1 Reply Latest reply on Jun 11, 2012 3:53 PM by Kris Borchers

    IE Conditional CSS

    lholmquist Newbie

      This is really a questions,  i just thought this might be helpful to others.

       

      This is one way of having differnt styles for different IE browsers.

       

       

      I have this at the top of my html

       

       

       

      <!DOCTYPE html>
      
      <!--[if lt IE 7]> <html class="no-js  lt-ie9 lt-ie8 lt-ie7" lang="en"> <![endif]-->
      <!--[if IE 7]>    <html class="no-js  lt-ie9 lt-ie8" lang="en"> <![endif]-->
      <!--[if IE 8]>    <html class="no-js  lt-ie9" lang="en"> <![endif]-->
      <!--[if IE 9 ]>    <html class="ie9"> <![endif]-->
      <!--[if !(IE)]><!--> <html class=""> <!--<![endif]-->
      
      

       

       

      then in my style sheet i have something like this

       

       

       

      .screens
      {
      
      ... some styles
      
      
      }
      
      
      .lt-ie8 .screens
      {
      
      ....slightly different styles
      
      }
      
      
      
      

       

       

      I got this from paulirish.com/2008/conditional-stylesheets-vs-css-hacks-answer-neither/

       

      also similar to how modernizer works with adding values to the html tag

        • 1. Re: IE Conditional CSS
          Kris Borchers Newbie

          Just FYI, if you read the updates to that article, this should really be used as a last resort.

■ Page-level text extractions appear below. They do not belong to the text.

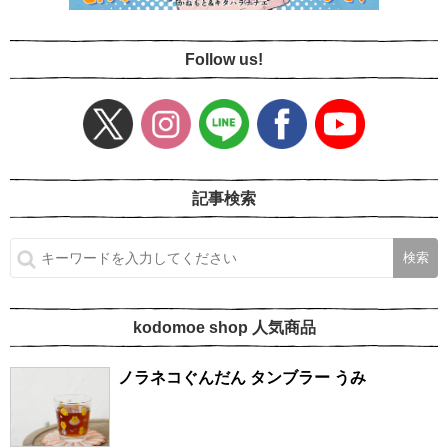
Follow us!
記事検索
kodomoe shop 人気商品
ノラネコぐんだん タンブラー うみ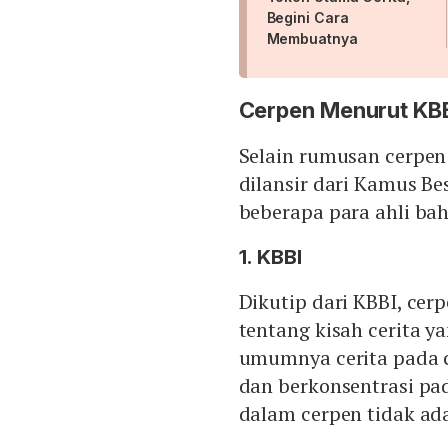
Begini Cara
Membuatnya
Cerpen Menurut KBB
Selain rumusan cerpen 
dilansir dari Kamus Be
beberapa para ahli bah
1. KBBI
Dikutip dari KBBI, cer
tentang kisah cerita ya
umumnya cerita pada 
dan berkonsentrasi pa
dalam cerpen tidak ad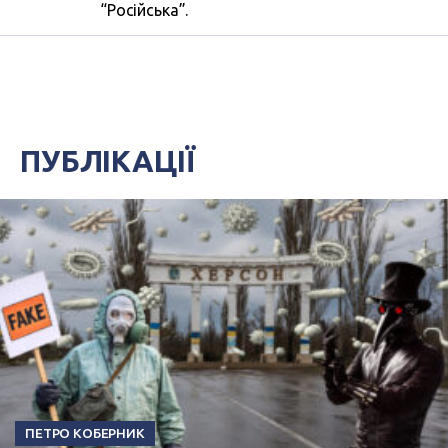
“Російська”.
ПУБЛІКАЦІЇ
ПЕТРО КОБЕРНИК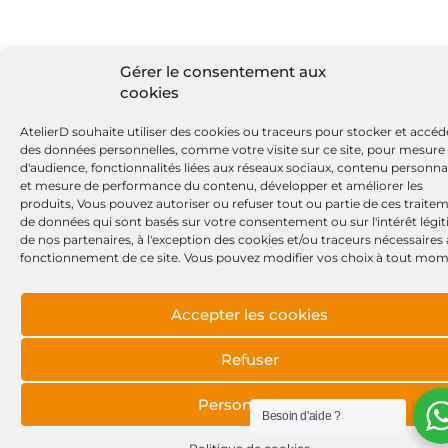
Gérer le consentement aux
cookies
AtelierD souhaite utiliser des cookies ou traceurs pour stocker et accéd
des données personnelles, comme votre visite sur ce site, pour mesure
d'audience, fonctionnalités liées aux réseaux sociaux, contenu personna
et mesure de performance du contenu, développer et améliorer les
produits, Vous pouvez autoriser ou refuser tout ou partie de ces traite
de données qui sont basés sur votre consentement ou sur l'intérêt légi
de nos partenaires, à l'exception des cookies et/ou traceurs nécessaires
fonctionnement de ce site. Vous pouvez modifier vos choix à tout mom
Accepter les cookies
Refuser
Personnaliser
Besoin d'aide ?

You can usually get all versions of IE very close to how the other browsers look just by adding a couple of lines to your CSS to make element selecting a little more specific or adding a height or width to an element. The less you can do that is browser specific the better because then it's a lot easier to maintain when the browsers inevitably change how they do things again.